I think it’s important to note that even though we ultimately make the decision to go to hell or not, God is not passive. He is not just sending out rays of light and if you’re a follower, you are in bliss and if you are not, then you are in torment.

Jesus is coming back to judge the living and the dead.

Quite frankly, these days it seems that church teaching is always clarified to be a bit milder.

I’m quoting the following not to show that hell is a place, but to provide balance to the viewpoint that God takes a passive part.
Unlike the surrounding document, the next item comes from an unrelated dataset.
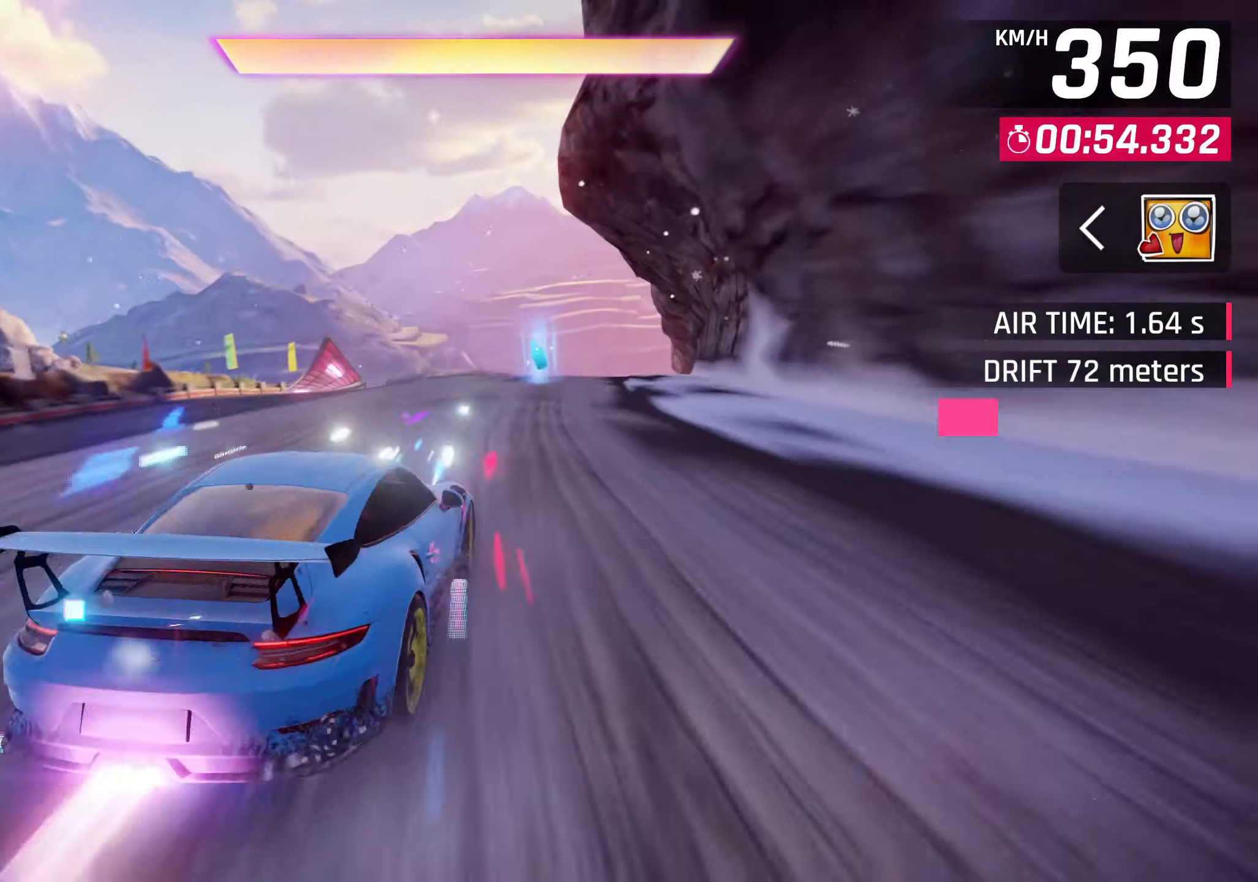
{"buttons": [], "left_stick": "down-left", "events": [[100, "CROSS", "up"], [100, "R1", "up"]]}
God does inflict punishment.
Theophilus of Antioch
For the unbelievers and for the contemptuous and for those who do not submit to the truth but assent to iniquity, when they have been involved in adulteries, and fornications, and homosexualities, and avarice, and in lawless idolatries, there will be wrath and indignation, tribulation and anguish; and in the end, such men as these will be detained in everlasting fire (To Autolycus 1:14 [A.D. 181
Second Clement
If we do the will of Christ, we shall obtain rest; but if not, if we neglect his commandments, nothing will rescue us from eternal punishment (Second Clement 5:5 [A.D. 150]).
Cyprian of Carthage
An ever-burning Gehenna and the punishment of being devoured by living flames will consume the condemned; nor will there be any way in which the tormented can ever have respite or be at an end. Souls along with their bodies will be preserved for suffering in unlimited agonies. . . . The grief at punishment will then be without the fruit of repentance; weeping will be useless, and prayer ineffectual. Too late will they believe in eternal punishment, who would not believe in eternal life (To Demetrian 24 [A.D. 252

[/QUOTE]
Justin Martyr
[Jesus] shall come from the heavens in glory with his angelic host, when he shall raise the bodies of all the men who ever lived. Then he will clothe the worthy in immortality; but the wicked, clothed in eternal sensibility, he will commit to the eternal fire, along with the evil demons (ibid. 52).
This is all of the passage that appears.